De Nice à la vallée des Paillons, le grand écart immobilier : comment s’offrir jusqu’à 3 pièces supplémentaires pour le même prix
La surface habitable diminue à vue d’œil dans les grandes villes des Alpes-Maritimes, où le pouvoir d’achat immobilier a subi une forte dégradation. Cependant, certaines communes situées à proximité offrent encore des opportunités intéressantes, à condition d’accepter de s’éloigner légèrement.
Avant l’été, une étude révélatrice a été publiée. Le 1er juin, la plateforme spécialisée SeLoger a partagé un baromètre sur le pouvoir d’achat immobilier dans les Alpes-Maritimes. Pour un budget de 250 000 euros, frais d’agence et de notaire inclus, la surface moyenne disponible est de 41,5 mètres carrés dans le département. Actuellement, le prix moyen du mètre carré s’élève à 5 247 euros pour un appartement et 5 388 euros pour une maison. Les prix ont progressé de 15 % en cinq ans et de 2,6 % pour les logements collectifs sur les douze derniers mois.
En comparaison, Nice permet d’acquérir un bien d’environ 40,5 mètres carrés, tandis que Grasse offre une surface moyenne de 59,5 mètres carrés. D’autres villes comme Antibes et Cannes affichent des surfaces encore plus réduites, avec respectivement 33 et 34,5 mètres carrés.

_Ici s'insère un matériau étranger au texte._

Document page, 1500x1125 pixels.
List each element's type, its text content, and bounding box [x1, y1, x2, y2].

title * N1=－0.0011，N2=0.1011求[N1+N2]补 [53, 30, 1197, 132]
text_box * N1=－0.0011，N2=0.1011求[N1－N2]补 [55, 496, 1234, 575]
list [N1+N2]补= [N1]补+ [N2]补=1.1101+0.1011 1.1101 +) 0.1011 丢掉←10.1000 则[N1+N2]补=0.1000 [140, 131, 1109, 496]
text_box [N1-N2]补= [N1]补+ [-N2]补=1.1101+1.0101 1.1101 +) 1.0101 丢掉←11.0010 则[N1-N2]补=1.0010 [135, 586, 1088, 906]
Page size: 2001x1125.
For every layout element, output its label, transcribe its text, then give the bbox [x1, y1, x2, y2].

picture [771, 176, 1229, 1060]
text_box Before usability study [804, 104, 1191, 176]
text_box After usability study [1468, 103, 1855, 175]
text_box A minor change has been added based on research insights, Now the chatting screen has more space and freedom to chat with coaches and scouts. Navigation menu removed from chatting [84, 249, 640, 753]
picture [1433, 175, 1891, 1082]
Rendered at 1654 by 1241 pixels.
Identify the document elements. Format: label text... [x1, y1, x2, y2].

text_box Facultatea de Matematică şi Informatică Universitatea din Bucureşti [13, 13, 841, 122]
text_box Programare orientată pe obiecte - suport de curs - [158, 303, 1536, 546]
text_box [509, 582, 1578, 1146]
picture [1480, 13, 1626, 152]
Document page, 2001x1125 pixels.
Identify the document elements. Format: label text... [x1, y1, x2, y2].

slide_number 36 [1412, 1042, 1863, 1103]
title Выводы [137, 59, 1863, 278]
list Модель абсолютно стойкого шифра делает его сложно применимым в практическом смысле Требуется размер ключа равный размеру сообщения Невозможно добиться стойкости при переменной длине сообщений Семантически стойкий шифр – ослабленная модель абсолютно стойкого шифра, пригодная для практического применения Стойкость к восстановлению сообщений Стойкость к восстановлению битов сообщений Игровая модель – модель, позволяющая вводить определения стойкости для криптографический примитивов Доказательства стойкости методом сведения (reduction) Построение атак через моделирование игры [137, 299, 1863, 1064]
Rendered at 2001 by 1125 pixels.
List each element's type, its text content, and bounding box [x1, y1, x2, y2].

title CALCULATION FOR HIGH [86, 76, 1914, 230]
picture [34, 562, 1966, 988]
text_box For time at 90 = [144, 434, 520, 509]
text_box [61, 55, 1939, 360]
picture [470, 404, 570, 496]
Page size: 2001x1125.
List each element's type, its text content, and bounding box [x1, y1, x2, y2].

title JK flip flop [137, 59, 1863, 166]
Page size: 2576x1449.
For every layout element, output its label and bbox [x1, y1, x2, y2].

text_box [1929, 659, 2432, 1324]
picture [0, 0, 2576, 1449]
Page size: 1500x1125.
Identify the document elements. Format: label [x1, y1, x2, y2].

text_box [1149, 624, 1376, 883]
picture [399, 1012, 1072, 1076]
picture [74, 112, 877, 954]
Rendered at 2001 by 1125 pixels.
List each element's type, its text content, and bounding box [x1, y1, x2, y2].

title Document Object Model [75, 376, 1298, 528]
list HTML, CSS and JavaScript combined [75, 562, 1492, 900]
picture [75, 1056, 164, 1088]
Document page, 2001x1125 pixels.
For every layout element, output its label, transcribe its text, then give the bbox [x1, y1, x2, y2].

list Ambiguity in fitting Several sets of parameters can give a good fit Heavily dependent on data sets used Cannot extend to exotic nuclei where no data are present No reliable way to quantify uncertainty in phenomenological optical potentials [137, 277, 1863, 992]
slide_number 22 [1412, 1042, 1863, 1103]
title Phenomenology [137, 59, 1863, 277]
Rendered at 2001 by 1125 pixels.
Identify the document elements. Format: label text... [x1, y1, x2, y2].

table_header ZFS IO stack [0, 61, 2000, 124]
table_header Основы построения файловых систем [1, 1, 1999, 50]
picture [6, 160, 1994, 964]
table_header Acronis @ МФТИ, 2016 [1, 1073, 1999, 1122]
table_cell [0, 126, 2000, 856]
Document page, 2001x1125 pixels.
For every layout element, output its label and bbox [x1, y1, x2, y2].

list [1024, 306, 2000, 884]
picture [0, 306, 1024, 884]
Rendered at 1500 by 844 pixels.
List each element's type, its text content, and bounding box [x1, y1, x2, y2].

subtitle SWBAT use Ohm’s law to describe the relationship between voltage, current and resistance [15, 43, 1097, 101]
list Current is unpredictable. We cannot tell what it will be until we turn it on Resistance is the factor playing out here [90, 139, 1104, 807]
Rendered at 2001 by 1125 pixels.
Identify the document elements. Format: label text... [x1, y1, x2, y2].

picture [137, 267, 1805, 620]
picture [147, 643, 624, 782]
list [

Pour ceux qui envisagent de s’éloigner du littoral, certaines municipalités proposent des surfaces nettement plus importantes pour le même prix. Par exemple, La Trinité permet d’acheter un bien de 59,9 mètres carrés, soit deux pièces de plus qu’à Nice. Carros, avec une superficie de 58,5 mètres carrés, offre également 2 à 3 pièces supplémentaires.
Les communes rurales comme Peymeinade (61 mètres carrés), Contes (65 mètres carrés) et Drap (64,5 mètres carrés) permettent d’acquérir jusqu’à trois pièces en plus pour le même tarif. À Drap, un écart significatif est observé entre les appartements (72 mètres carrés) et les maisons (57 mètres carrés).
Cette dynamique immobilière met en lumière un choix de vie crucial : privilégier une grande ville avec des coûts plus élevés ou s’éloigner pour gagner en espace, tout en tenant compte des implications en matière de transports et de services.